* **DIRECTIONS**
Gather every line of the material below that contains the string "дроссельной", and copy each one. Case counts.
____ TASK INPUTS
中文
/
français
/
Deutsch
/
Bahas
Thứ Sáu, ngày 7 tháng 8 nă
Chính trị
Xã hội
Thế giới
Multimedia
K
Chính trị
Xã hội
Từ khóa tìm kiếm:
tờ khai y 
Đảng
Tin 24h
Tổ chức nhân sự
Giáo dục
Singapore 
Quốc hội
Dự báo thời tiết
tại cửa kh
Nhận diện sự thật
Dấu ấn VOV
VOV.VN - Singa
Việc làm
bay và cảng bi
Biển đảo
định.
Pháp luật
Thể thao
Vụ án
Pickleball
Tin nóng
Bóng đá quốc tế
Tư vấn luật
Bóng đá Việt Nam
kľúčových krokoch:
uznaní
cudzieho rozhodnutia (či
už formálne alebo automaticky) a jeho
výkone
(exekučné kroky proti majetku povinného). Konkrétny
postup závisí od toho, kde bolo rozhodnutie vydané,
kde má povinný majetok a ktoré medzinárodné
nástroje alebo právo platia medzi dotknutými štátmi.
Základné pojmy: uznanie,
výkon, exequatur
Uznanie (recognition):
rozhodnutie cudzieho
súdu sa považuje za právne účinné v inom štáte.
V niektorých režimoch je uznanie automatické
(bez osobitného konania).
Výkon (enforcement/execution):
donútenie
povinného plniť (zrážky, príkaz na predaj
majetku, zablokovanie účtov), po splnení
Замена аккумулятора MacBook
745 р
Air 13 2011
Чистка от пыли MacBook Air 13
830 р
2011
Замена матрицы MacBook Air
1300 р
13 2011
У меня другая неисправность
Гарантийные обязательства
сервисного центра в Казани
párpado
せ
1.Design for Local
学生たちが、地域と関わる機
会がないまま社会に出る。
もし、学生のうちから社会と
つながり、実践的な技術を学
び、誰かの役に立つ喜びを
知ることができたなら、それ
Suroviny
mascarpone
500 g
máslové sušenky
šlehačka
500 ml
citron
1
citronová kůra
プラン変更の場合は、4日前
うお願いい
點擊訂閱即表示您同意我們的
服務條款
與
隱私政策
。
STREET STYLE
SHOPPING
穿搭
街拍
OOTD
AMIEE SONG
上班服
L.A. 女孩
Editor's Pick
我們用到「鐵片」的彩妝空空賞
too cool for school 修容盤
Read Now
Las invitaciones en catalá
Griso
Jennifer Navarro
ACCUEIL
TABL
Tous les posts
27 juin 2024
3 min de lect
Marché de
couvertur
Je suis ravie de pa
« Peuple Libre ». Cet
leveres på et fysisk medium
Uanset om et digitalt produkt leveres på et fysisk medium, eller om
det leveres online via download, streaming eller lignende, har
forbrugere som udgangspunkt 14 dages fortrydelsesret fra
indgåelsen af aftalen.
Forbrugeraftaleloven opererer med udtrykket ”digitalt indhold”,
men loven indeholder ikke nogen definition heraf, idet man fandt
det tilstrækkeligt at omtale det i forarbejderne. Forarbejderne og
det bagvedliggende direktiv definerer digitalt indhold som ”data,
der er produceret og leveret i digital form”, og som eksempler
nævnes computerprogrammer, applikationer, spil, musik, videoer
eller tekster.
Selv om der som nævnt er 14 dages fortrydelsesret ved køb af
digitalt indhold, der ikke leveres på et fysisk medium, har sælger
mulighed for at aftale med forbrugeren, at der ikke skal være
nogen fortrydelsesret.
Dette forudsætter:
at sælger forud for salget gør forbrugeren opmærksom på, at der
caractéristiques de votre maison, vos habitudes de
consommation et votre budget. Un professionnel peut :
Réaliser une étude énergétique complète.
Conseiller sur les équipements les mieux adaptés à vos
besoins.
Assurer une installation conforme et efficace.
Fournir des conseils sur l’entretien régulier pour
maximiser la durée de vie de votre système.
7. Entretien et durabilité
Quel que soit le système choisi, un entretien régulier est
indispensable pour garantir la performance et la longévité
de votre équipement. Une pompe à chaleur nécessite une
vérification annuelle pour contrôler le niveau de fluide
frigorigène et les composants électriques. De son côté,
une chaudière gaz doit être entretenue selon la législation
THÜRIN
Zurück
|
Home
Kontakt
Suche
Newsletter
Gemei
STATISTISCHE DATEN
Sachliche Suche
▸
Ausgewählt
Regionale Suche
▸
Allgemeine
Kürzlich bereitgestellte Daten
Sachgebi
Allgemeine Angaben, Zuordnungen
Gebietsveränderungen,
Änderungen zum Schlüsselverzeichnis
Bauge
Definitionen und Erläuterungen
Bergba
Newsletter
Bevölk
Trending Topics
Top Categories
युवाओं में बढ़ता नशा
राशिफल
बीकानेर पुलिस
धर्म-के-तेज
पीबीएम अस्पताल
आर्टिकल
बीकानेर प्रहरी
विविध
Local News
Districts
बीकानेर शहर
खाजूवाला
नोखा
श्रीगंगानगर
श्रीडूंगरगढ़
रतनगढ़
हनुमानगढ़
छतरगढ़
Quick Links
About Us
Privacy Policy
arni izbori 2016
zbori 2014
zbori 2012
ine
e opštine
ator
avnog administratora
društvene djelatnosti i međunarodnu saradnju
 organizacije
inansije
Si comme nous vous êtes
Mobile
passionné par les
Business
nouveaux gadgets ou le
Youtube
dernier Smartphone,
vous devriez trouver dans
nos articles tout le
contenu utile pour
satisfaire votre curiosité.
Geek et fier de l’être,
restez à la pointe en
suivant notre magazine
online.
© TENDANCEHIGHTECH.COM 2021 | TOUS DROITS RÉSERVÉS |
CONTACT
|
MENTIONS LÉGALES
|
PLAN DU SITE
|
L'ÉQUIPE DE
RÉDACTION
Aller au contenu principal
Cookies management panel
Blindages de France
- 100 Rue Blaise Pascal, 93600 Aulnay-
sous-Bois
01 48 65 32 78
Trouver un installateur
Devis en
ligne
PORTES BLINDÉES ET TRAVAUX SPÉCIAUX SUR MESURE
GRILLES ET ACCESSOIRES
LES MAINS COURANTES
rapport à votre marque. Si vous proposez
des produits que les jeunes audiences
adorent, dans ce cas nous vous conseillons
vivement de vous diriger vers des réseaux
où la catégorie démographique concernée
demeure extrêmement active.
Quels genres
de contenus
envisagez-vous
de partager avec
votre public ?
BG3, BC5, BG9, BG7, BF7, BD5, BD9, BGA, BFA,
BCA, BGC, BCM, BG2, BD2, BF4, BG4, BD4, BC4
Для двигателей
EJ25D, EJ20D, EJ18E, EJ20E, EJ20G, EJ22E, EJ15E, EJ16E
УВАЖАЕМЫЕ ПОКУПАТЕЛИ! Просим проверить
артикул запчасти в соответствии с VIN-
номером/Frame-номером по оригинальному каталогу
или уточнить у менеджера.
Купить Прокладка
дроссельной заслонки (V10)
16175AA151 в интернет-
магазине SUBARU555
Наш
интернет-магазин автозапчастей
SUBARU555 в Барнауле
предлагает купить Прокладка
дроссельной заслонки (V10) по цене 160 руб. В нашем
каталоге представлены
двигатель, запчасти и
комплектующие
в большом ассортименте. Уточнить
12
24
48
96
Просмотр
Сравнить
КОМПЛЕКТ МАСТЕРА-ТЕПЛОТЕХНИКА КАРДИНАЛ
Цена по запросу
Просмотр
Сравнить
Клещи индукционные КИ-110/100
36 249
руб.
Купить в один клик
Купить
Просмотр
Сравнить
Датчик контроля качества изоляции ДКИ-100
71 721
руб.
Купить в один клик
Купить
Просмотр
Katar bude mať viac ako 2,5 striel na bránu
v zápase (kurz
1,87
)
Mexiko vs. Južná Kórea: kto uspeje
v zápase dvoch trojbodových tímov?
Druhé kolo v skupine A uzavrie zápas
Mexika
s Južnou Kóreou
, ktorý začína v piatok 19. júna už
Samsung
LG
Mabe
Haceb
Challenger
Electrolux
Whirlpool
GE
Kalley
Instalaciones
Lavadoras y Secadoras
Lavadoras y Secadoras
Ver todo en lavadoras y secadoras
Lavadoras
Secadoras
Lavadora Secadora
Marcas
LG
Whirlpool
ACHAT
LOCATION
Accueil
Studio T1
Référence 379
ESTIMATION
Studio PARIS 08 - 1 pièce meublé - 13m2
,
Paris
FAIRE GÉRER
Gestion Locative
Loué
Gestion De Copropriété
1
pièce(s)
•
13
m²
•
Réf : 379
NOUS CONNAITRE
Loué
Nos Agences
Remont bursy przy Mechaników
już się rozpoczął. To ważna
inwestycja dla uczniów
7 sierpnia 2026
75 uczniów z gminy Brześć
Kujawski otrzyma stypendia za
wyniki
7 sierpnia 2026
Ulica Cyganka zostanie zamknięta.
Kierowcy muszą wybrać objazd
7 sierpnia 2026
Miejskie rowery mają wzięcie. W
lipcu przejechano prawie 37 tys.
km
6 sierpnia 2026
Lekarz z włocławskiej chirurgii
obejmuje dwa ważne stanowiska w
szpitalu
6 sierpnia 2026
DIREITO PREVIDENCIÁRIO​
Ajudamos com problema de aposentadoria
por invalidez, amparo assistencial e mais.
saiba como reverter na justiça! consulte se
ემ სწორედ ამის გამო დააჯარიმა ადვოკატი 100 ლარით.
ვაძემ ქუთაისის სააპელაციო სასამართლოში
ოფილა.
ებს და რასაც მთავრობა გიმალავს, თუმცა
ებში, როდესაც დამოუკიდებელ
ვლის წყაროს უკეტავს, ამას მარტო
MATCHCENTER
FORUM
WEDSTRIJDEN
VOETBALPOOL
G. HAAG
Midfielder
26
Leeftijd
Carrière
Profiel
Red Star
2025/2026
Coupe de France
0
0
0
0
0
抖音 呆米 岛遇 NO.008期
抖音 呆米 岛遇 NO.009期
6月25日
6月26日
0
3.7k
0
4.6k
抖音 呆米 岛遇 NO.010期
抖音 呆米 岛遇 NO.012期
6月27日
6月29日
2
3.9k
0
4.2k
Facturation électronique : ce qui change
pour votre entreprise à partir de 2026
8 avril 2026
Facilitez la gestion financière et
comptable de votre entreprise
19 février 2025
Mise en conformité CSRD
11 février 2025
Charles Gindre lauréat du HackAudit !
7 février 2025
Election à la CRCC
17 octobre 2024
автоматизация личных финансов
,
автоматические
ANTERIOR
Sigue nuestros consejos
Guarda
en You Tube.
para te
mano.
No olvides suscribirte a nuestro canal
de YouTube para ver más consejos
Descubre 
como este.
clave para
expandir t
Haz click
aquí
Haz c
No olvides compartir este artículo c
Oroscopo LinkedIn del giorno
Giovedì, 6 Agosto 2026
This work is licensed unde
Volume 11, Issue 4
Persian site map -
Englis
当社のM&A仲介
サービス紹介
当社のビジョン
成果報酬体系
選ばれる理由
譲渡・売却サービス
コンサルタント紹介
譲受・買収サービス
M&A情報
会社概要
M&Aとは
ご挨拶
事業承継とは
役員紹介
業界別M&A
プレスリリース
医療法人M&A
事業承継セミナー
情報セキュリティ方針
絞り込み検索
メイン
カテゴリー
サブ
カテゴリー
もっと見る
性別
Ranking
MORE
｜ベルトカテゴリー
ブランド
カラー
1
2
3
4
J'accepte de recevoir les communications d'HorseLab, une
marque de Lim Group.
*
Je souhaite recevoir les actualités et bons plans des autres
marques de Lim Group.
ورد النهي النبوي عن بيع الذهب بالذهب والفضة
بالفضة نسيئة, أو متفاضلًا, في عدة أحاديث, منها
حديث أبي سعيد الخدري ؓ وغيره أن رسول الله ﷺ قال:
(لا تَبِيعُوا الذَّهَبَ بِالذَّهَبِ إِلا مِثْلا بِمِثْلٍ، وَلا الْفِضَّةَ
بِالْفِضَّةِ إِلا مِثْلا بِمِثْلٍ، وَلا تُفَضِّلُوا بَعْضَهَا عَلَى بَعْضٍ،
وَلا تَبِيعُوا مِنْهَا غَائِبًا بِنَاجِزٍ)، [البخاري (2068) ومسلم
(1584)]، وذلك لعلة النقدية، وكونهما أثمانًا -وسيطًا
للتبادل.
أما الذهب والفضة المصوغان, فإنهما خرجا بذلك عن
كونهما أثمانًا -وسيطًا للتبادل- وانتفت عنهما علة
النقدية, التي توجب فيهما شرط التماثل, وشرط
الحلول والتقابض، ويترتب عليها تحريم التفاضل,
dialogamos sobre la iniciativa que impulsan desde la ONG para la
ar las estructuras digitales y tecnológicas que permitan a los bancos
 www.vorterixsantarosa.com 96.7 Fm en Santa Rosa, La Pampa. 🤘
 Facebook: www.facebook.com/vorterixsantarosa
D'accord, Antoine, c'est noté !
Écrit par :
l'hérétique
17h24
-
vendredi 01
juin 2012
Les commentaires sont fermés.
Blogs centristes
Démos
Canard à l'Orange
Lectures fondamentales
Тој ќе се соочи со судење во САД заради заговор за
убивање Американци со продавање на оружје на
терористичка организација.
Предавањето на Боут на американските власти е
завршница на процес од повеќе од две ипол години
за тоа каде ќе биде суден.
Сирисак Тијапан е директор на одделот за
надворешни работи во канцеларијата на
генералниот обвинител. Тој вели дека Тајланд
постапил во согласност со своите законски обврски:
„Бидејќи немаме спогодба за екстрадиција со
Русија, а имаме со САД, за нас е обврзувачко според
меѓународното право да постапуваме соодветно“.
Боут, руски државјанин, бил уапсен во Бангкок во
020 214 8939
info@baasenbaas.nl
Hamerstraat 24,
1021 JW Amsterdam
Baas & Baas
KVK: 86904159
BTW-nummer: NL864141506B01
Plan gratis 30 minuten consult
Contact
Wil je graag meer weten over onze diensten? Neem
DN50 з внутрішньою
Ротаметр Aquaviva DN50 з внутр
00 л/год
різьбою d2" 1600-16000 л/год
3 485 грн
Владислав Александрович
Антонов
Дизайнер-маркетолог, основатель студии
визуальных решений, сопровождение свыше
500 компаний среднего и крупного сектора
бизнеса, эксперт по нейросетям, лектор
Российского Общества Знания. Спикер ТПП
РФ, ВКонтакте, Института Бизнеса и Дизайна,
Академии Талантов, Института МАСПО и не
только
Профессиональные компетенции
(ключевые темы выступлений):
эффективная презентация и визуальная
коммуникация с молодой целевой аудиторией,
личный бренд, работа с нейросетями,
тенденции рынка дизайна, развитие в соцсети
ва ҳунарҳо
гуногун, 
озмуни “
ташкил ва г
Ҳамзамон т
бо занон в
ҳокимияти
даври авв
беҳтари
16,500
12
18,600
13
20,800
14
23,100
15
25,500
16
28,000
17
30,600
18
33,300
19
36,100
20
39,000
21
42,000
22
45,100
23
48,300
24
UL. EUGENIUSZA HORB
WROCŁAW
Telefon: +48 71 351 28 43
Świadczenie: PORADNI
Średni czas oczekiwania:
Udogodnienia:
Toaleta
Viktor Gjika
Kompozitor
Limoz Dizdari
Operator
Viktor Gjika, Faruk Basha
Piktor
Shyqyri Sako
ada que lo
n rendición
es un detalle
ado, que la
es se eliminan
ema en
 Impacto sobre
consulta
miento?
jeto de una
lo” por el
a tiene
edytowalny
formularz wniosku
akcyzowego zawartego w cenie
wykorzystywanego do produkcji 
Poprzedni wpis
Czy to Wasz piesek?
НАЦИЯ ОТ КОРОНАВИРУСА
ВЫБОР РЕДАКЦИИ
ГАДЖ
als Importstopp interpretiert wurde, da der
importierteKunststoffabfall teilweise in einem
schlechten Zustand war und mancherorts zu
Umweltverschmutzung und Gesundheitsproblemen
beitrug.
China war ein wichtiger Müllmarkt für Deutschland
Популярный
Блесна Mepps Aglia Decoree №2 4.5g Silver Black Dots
________
* **ANSWER**
дроссельной заслонки (V10)
дроссельной заслонки (V10) по цене 160 руб. В нашем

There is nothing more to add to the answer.